As the global financial and trade landscape becomes increasingly fragmented, investors are actively seeking alternatives to riskier assets, including the dollar. Currently, this has resulted in a shift towards gold, which has appreciated by 18% year-to-date. However, the tides may turn, according to Omid Malekan, an adjunct professor at Columbia Business School and the author of The Story of the Blockchain: A Beginner’s Guide to the Technology That Nobody Understands. He posits that Bitcoin could soon emerge as a viable alternative to gold.
“I think the entire future is uncertain and in some ways unknowable, because there are many crosscurrents and both crypto and tariffs are new,” Malekan stated. He explained that while some analysts view crypto merely as a high-risk tech asset that would be negatively impacted by tariffs, others see Bitcoin establishing itself as ‘digital gold’—particularly in light of the recent surge in physical gold prices due to tariff news. “So which will it be?” he pondered.

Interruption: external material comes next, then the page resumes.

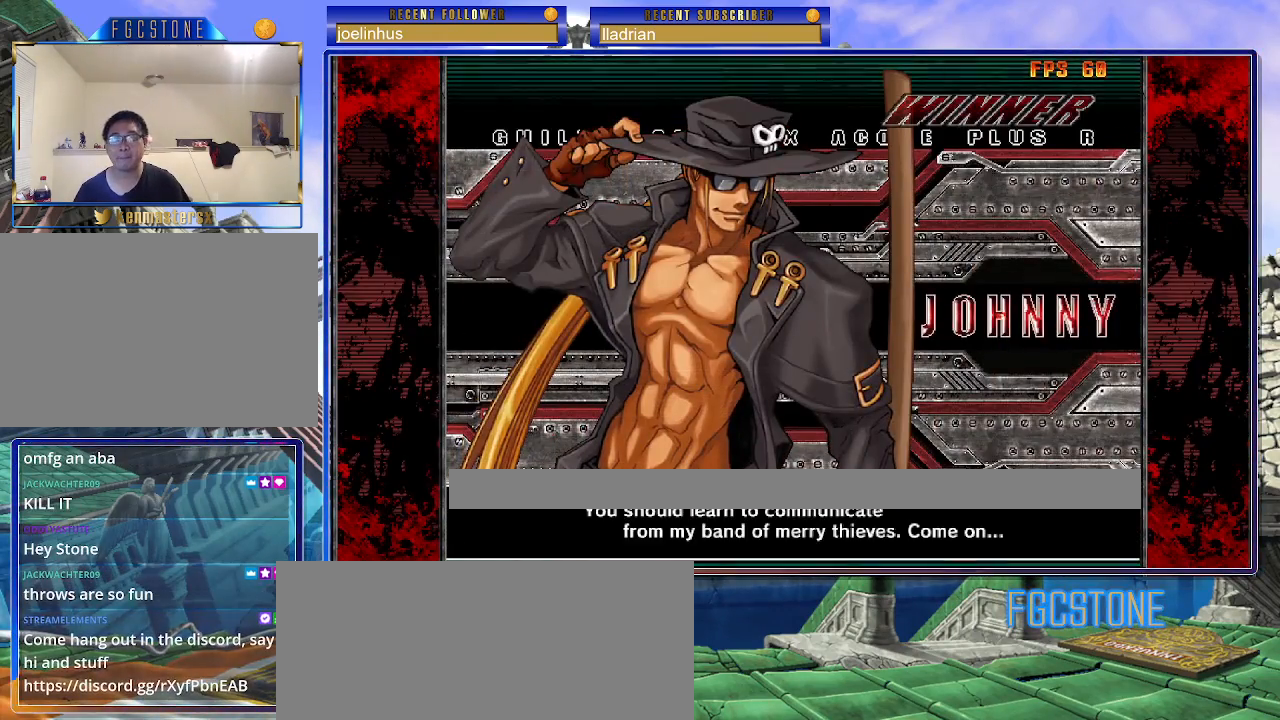
{"buttons": [], "events": []}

This uncertainty suggests that economic fluctuations could drive investors toward Bitcoin in a manner similar to their recent flight to gold. On a more optimistic note, some experts believe that the impact of tariffs on crypto might already be “priced in,” indicating that the worst could be behind us. Zach Pandl, head of research at Grayscale, a leading crypto asset management firm, shared this perspective.
President Trump is set to unveil U.S. tariffs on Wednesday, April 2, at 4 p.m. ET—an event dubbed “Liberation Day.” Reports indicate that he will outline “reciprocal tariffs” against 15 nations that have imposed tariffs on the U.S., including China, Canada, and Mexico. Pandl assesses that tariffs have so far deducted approximately 2% from economic growth this year. However, he believes that Liberation Day may signal the end of the market’s most painful period.
“If we see an announcement [on Wednesday] that is tough but phased and focused on the 15 countries they seem to be targeting, my expectation is that markets will rally on that news,” Pandl remarked during an interview with CoinDesk. He added, “Potentially once we get through this announcement, crypto markets can focus back on the fundamentals, which are very positive.”
Pandl also emphasized that significant announcements, such as Circle’s IPO, would not be occurring if institutions did not possess a strong degree of confidence in the digital assets sector and the surrounding policies. Furthermore, he, a former macro-economist at Goldman Sachs, believes that tariffs will likely diminish the dollar’s dominant role in the global market and pave the way for alternative currencies, including Bitcoin.
“I think tariffs will weaken the dominant role of the dollar and create space for competitors, including Bitcoin,” he asserted. Despite the short-term decline in prices, Pandl remains optimistic about Bitcoin’s potential, believing it will reach new all-time highs this year despite the prevailing negativity surrounding current prices. “I wouldn’t have left my Wall Street job if I didn’t believe Bitcoin would emerge as the winner in the long term,” he concluded.